57 percent of the surveyed trade fair companies worldwide expect that more hybrid events with more digital elements will take place in the future. Digital elements must be judiciously implemented – not every product presentation needs a VR headset, but interactive configurators, app-based lead capturing, and digital follow-up via personalized video summaries are no longer gimmicks, but essential.
Germany as a global trade fair power: Strength with gaps in protection
Germany's trade fair sector rests on a robust structural foundation. Two-thirds of the world's leading trade fairs take place here. Frankfurt, Hanover, Munich, Cologne, and Düsseldorf are the international top choice as exhibition centers. Global market leadership is a reality – but also vulnerable if structural change is not actively managed.
The AUMA Trends 2025/2026 soberly identify the main challenges: cost pressures meet geopolitical uncertainties – rising energy, travel, and stand construction costs, as well as volatile industry developments. Visa hurdles and trade conflicts affect international visitor flows. The digitalization of public administration and the reduction of bureaucracy are explicitly mentioned as structural prerequisites for competitiveness. At the same time, German trade fairs benefit from the fact that international markets yearn for trustworthy meeting places in times of uncertainty: Canada specifically used the Hannover Messe 2025 for market diversification after new US tariffs had burdened transatlantic trade.
Strategic repositioning: From location to platform
The crucial strategic shift for exhibitors lies in no longer viewing the trade fair as a standalone marketing event, but rather as the culmination of a continuous, digitally supported customer journey. The trade fair is most effective when the potential buyer has already been sensitized and qualified through pull content – and the physical encounter at the fair then takes the final step in building trust.
Specifically, this means that target groups should be warmly engaged with SEO-optimized content, expert articles, white papers, and LinkedIn communication well before the trade fair. The trade fair itself is then the conversion moment, where digital interest transforms into a personal connection. Follow-up via personalized content series, follow-up calls, and email sequences secures the lead. According to the AUMA exhibitor outlook, 99.5 percent of companies plan to continue their trade fair presence – but the quality of this presence, not its mere existence, will determine the ROI.
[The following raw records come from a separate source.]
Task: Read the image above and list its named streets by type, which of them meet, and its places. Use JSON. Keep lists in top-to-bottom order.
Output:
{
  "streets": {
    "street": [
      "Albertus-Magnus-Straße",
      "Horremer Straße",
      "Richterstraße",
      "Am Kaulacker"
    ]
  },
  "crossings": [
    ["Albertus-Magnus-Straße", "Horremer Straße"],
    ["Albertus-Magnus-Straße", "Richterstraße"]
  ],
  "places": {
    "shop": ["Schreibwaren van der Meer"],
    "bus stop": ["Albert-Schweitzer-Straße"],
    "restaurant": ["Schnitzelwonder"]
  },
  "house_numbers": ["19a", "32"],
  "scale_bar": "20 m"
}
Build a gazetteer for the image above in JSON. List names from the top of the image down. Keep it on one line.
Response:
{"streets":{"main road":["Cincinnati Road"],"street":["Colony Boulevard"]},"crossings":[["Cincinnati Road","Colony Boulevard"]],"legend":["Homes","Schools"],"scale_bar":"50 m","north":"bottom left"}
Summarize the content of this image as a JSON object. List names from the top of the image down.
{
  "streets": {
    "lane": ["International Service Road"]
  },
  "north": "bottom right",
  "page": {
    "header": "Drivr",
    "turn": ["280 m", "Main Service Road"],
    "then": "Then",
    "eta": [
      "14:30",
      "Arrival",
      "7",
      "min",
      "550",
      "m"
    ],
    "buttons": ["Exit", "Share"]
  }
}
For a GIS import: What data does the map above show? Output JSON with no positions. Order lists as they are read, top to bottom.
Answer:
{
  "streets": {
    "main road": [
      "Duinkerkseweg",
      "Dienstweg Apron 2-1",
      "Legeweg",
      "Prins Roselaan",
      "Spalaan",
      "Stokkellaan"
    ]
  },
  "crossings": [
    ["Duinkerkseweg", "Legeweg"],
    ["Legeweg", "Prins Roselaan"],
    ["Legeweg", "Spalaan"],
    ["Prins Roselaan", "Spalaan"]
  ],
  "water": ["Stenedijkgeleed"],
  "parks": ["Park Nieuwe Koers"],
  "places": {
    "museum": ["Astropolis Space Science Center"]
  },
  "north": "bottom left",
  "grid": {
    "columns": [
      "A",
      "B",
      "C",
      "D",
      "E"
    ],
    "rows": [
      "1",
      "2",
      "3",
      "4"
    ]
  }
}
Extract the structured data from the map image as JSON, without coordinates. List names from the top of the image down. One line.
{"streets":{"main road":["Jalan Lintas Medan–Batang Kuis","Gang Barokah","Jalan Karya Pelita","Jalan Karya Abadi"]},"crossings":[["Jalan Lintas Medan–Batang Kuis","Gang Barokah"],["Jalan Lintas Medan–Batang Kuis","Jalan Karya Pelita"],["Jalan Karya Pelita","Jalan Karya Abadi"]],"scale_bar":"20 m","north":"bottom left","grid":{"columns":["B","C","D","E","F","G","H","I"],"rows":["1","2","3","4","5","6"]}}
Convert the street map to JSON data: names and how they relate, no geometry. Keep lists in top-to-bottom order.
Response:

Change is not optional. B2B marketing is moving away from its secondary role and assuming an active shaping function on equal footing with sales. Trade fairs that embrace this change will remain central platforms for economic exchange. Those that continue to rely on the isolated push model will become increasingly expensive, complex, and harder to justify in terms of their effectiveness – in an ocean where the buyer has long since dictated the current.